Cantor Fitzgerald has upgraded its price target for Prenetics (NASDAQ:PRE) to $14.00 from $13.00, reiterating an Overweight rating, following robust first-quarter 2025 financial results. The company reported a significant 170% year-over-year increase in revenue from continuing operations, reaching $17.3 million, largely propelled by its IM8 and Europa business lines; notably, the newly launched IM8 business contributed $5.7 million. Prenetics showcased strong operational efficiency with a gross profit margin of 50.3% and anticipates its IM8 segment to expand by approximately 50% in the second quarter. While specific figures were not disclosed, the company has raised its full-year 2025 guidance.
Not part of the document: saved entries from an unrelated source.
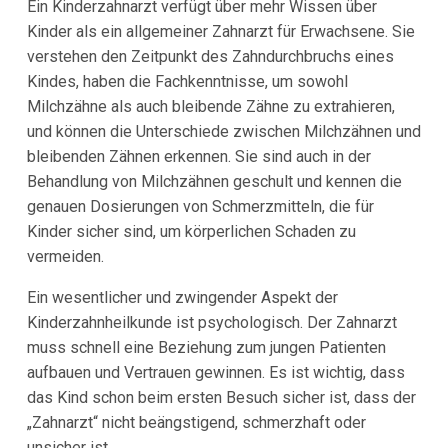
Ein Kinderzahnarzt verfügt über mehr Wissen über
Kinder als ein allgemeiner Zahnarzt für Erwachsene. Sie
verstehen den Zeitpunkt des Zahndurchbruchs eines
Kindes, haben die Fachkenntnisse, um sowohl
Milchzähne als auch bleibende Zähne zu extrahieren,
und können die Unterschiede zwischen Milchzähnen und
bleibenden Zähnen erkennen. Sie sind auch in der
Behandlung von Milchzähnen geschult und kennen die
genauen Dosierungen von Schmerzmitteln, die für
Kinder sicher sind, um körperlichen Schaden zu
vermeiden.
Ein wesentlicher und zwingender Aspekt der
Kinderzahnheilkunde ist psychologisch. Der Zahnarzt
muss schnell eine Beziehung zum jungen Patienten
aufbauen und Vertrauen gewinnen. Es ist wichtig, dass
das Kind schon beim ersten Besuch sicher ist, dass der
„Zahnarzt“ nicht beängstigend, schmerzhaft oder
unsicher ist.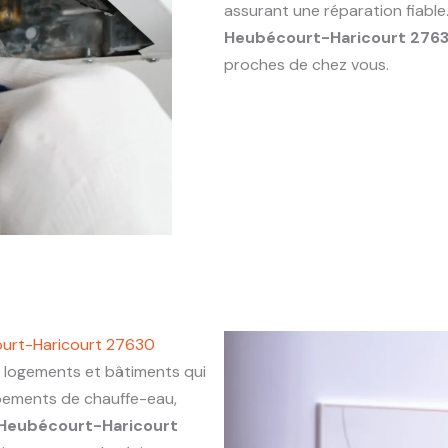
assurant une réparation fiabl
Heubécourt-Haricourt 276
proches de chez vous.
ourt-Haricourt 27630
logements et bâtiments qui
ipements de chauffe-eau,
Heubécourt-Haricourt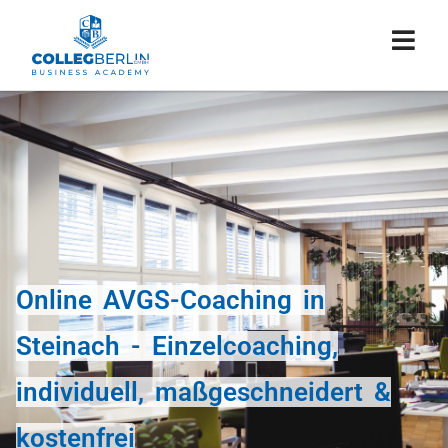
Online AVGS-Coaching in
Steinach - Einzelcoaching,
individuell, maßgeschneidert &
kostenfrei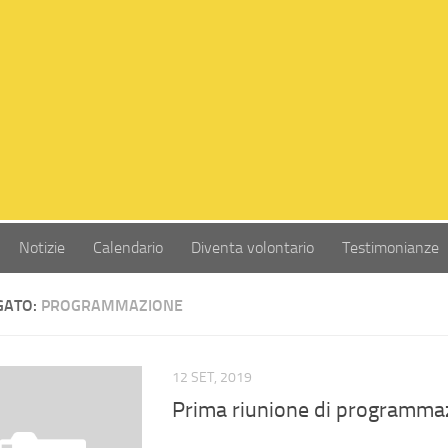
Notizie
Calendario
Diventa volontario
Testimonianze
GATO:
PROGRAMMAZIONE
12 SET, 2019
Prima riunione di programma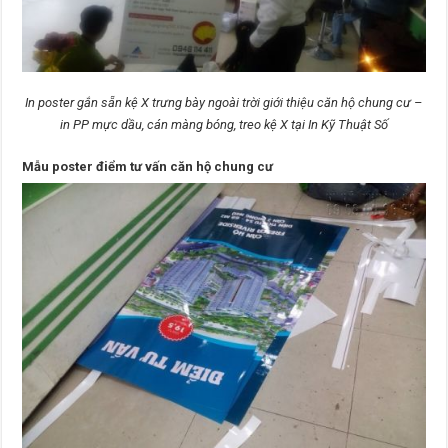
In poster gắn sẵn kệ X trưng bày ngoài trời giới thiệu căn hộ chung cư –
in PP mực dầu, cán màng bóng, treo kệ X tại In Kỹ Thuật Số
Mẫu poster điểm tư vấn căn hộ chung cư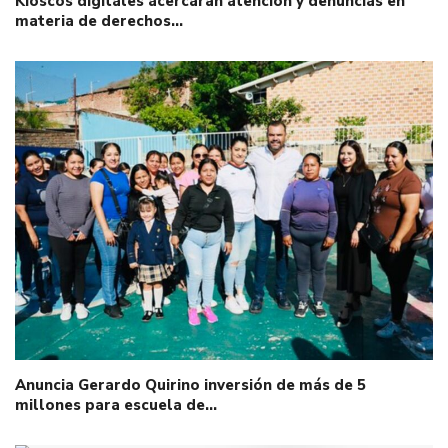
Kioscos digitales acercarán atención y denuncias en
materia de derechos…
Anuncia Gerardo Quirino inversión de más de 5
millones para escuela de…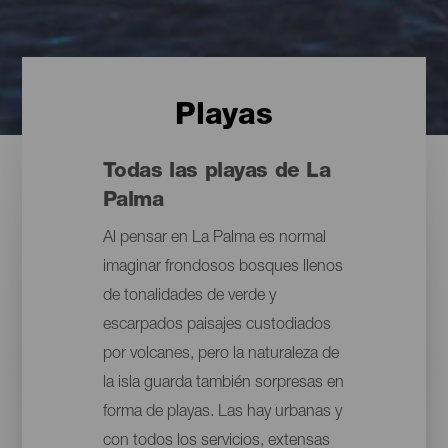
Playas
Todas las playas de La
Palma
Al pensar en La Palma es normal
imaginar frondosos bosques llenos
de tonalidades de verde y
escarpados paisajes custodiados
por volcanes, pero la naturaleza de
la isla guarda también sorpresas en
forma de playas. Las hay urbanas y
con todos los servicios, extensas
Strategically, Prenetics is pursuing the divestiture of its ACT Genomics business and has an unconventional plan to convert its balance sheet to cryptocurrency. Despite a year-to-date stock appreciation of over 31% and an InvestingPro 'GOOD' financial health score, Cantor Fitzgerald highlights that Prenetics trades at a compelling 0.6 times enterprise value to estimated 2025 revenue, a significant discount compared to slower-growing peers averaging 6.1 times. This valuation, coupled with strong revenue growth prospects and a trajectory towards break-even operations, underpins Cantor Fitzgerald's view of the shares as undervalued, further supported by a consensus 'Strong Buy' rating from analysts tracked by InvestingPro, even as InvestingPro's own analysis suggests the stock is fairly valued.